Quotes
Josh Marshall: So, setting aside why we're in Iraq, how we got there, whether we should have gone in in the first place, where are we now? Where do you see our position right now?
Joseph Wilson: Well, I think we're fucked.
-- Joseph Wilson, acting Ambassador to Iraq 1991, speaking frankly
http://talkingpointsmemo.com/sept0303.html#091803639pmmore transcript excerpts -
TPM sat down with Wilson this Tuesday ...
TPM: It is September 16th and it seems in the last couple months in Iraq we've basically gone through--quickly gone through--three phases, as near as I can tell. We had a period where there were fairly constant guerilla attacks, and then things escalated with a series of major bombings, and then the administration--first in sort of fits and starts and then in two or three major moves--did this reconfiguring of their policy. The president came forward with his budget request and the new overture towards the United Nations, and we're still trying to negotiate some sort of new arrangement with the international community. So, setting aside why we're in Iraq, how we go there, whether we should have gone in in the first place, where are we now? Where do you see our position right now?

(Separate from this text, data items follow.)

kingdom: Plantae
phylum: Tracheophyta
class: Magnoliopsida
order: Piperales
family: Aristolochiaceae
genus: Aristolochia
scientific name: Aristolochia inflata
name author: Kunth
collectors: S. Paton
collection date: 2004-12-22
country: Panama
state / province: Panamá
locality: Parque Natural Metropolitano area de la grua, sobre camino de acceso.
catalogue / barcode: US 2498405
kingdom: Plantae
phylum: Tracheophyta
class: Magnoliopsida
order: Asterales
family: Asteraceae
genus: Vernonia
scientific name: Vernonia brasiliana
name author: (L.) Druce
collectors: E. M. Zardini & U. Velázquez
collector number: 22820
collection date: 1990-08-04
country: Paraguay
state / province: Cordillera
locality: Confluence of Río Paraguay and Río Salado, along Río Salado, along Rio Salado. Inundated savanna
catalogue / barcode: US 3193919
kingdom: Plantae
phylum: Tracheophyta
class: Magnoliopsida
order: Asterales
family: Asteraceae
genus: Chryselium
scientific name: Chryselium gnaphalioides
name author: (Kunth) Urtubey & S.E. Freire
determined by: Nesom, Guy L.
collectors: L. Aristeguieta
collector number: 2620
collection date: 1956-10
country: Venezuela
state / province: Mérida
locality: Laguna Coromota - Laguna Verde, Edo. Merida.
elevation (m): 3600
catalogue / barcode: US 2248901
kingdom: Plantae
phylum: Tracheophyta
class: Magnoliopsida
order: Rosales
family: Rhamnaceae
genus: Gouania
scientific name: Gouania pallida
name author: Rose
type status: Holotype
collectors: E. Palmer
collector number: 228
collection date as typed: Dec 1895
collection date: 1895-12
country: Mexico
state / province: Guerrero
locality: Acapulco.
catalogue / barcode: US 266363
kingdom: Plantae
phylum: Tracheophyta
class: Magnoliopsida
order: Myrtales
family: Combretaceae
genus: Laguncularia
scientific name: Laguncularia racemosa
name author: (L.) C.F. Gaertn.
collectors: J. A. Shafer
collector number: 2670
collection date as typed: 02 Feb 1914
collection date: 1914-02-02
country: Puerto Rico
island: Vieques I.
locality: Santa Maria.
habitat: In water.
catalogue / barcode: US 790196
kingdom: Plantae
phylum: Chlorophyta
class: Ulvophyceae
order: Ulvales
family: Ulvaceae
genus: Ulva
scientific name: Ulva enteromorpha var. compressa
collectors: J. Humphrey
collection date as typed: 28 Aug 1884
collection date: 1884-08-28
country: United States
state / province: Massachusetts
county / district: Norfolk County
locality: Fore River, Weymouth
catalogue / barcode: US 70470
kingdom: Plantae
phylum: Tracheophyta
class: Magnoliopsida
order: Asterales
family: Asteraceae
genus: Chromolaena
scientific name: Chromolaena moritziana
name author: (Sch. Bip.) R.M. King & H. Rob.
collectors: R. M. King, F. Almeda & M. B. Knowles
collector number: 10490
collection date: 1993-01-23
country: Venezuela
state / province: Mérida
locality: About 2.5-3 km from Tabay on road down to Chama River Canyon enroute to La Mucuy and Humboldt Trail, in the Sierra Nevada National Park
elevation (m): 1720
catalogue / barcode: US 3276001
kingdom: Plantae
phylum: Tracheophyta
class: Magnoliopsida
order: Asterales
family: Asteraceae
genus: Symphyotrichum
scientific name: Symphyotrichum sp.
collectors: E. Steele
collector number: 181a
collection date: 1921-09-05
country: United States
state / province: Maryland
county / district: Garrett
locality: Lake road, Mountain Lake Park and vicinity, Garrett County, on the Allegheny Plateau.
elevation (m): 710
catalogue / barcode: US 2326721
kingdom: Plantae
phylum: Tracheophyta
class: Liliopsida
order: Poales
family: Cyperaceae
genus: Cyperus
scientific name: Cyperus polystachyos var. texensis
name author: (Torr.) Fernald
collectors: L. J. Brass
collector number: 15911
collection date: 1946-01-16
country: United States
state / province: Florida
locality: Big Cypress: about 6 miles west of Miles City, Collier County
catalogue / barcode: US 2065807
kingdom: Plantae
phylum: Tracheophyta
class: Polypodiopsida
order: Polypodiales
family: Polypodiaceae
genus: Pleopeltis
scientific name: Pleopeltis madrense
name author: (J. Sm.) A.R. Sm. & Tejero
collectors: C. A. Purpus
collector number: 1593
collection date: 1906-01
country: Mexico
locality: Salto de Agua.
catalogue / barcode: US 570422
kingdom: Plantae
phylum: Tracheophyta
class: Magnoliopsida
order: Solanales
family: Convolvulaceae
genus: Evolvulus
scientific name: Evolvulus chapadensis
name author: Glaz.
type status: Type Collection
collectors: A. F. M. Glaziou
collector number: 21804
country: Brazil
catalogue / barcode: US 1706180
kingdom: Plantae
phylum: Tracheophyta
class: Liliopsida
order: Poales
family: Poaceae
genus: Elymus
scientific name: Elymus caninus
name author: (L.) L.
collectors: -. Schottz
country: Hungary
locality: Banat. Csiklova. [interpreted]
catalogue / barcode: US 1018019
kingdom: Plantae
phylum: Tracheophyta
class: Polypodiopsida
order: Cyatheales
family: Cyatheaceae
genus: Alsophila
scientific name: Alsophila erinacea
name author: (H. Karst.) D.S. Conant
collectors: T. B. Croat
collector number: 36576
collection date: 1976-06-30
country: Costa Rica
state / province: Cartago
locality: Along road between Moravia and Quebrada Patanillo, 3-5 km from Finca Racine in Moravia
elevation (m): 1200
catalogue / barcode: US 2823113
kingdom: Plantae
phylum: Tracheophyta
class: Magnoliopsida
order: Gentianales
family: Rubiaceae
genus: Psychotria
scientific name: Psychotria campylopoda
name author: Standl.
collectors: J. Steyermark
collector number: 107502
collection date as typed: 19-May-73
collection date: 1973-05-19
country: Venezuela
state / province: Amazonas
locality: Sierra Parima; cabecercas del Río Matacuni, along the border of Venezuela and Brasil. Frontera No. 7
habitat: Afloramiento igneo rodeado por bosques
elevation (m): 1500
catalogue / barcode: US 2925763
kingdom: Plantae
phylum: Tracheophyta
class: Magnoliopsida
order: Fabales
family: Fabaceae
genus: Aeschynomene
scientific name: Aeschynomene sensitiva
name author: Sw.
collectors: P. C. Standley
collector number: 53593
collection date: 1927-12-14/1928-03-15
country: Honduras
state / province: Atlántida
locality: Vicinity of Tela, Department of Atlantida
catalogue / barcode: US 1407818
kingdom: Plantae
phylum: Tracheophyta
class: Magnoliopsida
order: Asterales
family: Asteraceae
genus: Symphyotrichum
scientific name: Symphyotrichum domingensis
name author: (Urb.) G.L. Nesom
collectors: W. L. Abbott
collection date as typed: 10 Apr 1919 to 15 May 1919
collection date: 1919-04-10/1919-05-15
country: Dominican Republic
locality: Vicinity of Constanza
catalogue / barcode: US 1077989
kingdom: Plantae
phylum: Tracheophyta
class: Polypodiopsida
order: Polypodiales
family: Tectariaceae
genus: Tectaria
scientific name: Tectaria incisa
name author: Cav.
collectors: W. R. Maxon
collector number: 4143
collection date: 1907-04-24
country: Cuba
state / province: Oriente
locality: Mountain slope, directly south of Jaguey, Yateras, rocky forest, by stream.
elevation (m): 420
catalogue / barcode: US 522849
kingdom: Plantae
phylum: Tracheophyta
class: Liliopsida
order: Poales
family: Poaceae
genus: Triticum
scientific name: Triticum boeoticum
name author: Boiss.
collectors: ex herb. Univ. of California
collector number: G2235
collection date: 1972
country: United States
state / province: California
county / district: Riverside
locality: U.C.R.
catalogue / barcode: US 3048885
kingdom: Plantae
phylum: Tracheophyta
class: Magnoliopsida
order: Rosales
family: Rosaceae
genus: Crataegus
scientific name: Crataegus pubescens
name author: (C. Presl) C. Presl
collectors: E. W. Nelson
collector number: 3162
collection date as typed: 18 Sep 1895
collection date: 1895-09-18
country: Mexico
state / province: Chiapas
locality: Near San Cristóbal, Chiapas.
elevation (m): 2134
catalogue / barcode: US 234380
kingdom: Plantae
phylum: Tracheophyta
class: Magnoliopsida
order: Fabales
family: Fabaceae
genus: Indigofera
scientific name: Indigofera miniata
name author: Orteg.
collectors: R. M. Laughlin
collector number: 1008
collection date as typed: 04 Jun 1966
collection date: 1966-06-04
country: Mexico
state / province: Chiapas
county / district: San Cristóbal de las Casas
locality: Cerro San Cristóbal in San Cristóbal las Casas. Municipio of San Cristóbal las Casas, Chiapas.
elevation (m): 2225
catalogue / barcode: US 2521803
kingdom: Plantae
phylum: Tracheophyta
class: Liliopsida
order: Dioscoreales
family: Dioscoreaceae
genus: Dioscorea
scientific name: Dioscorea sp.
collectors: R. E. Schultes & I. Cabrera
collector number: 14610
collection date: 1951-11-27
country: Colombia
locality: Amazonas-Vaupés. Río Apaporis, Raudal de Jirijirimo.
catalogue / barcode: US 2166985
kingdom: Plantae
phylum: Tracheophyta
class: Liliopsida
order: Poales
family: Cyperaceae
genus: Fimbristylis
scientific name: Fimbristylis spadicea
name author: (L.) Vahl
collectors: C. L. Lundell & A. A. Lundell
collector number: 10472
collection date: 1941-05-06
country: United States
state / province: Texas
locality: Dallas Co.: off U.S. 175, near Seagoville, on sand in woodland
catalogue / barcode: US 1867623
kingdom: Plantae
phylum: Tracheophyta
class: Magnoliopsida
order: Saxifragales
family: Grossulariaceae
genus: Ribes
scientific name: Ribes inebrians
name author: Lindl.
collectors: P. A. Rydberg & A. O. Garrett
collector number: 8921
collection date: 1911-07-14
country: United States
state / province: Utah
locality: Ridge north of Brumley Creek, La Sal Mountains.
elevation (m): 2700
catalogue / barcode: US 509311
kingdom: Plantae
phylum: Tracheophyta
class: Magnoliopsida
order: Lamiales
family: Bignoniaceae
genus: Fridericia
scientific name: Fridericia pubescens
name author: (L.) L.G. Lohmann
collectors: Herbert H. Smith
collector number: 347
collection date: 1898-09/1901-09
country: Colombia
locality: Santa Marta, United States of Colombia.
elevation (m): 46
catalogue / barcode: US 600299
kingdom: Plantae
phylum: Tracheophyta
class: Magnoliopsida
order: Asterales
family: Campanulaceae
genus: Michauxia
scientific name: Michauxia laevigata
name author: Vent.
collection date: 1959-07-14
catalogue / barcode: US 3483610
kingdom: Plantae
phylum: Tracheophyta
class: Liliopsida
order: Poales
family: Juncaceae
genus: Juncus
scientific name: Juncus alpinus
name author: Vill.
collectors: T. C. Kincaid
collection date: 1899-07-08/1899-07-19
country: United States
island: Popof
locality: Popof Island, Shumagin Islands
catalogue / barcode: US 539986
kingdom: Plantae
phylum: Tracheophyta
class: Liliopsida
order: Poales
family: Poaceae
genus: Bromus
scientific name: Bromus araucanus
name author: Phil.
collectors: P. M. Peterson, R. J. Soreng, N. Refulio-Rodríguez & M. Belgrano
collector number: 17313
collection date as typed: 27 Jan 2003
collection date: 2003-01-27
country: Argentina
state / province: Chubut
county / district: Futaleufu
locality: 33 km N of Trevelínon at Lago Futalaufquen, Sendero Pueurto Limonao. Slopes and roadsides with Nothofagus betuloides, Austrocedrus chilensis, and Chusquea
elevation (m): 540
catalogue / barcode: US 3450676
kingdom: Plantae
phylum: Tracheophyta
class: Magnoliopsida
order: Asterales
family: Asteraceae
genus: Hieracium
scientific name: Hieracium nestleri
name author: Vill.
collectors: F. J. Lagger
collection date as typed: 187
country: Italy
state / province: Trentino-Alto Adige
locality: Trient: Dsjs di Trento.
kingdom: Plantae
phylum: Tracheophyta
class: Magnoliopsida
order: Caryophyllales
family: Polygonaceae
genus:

WILSON: Well, I think we're fucked. I think the--we should have learned from the bombing of the United Nations building that there was all sorts of anti--not just American but anti-international presence--pressure building within Iraq. And I think we should have reacted rather quickly to that by attempting to truly embrace the United Nations in the sense of internationalization. A crime against the United Nations should have been perceived as a crime against us all, and we should have been much more aggressive in ensuring that we did everything we could to help the United Nations through that period. And that would have meant really trying to draw them into something that, as I said the other day, would help us change "latitudes and attitudes" in Iraq (to quote Jimmy Buffett). And by that I mean what you need to do is, you need to aggressively persuade Iraqis that what we--the rest of the world, not the United States, the rest of the world--are doing is attempting to assist it through this difficult period and assist it in reconstructing itself in a new, modern, post-Saddam Iraq.
We didn't do that in a positive way. We made all the right noises about de Mello's death and the deaths of the United Nations people, and then we made some noises about how this is an opportunity for the international community to realize its interests are at stake as well. I think we should have been much more aggressive in embracing this crime against all of us, because at the end of the day the United Nations bureaucracy is nothing more or nothing less than the will of its membership--and we are the predominant member of the United Nations. We should not have shied away from that. I think that the bombing of the ayatollah in Najaf was the real clarion call to us and the rest of the world as to how dire a situation we find ourselves in. I say that because it was very clearly an attempt to draw the Shi'a off the sidelines. Now, the Shi'a populate the south between Baghdad and Kuwait--in other words, the route that we are going to have to take one of these days when we leave Iraq.
The Shi'a have been content with what I consider to be a tactical ceasefire, tactical truce with the United States. They've been content with that so long as they're able to consolidate their control, political control over the villages in the south and the towns in the south, and so long as the Americans were killing Sunni on their behalf. That means that if you were Sunni, that they eventually would have to kill--if in fact there's a war between the Shi'a and the Sunni. Now the bombing of Najaf made very clear that the Sunni were not going to go along willingly, either by being killed by Americans or by not resisting what they think is going to be a Shi'a push for power.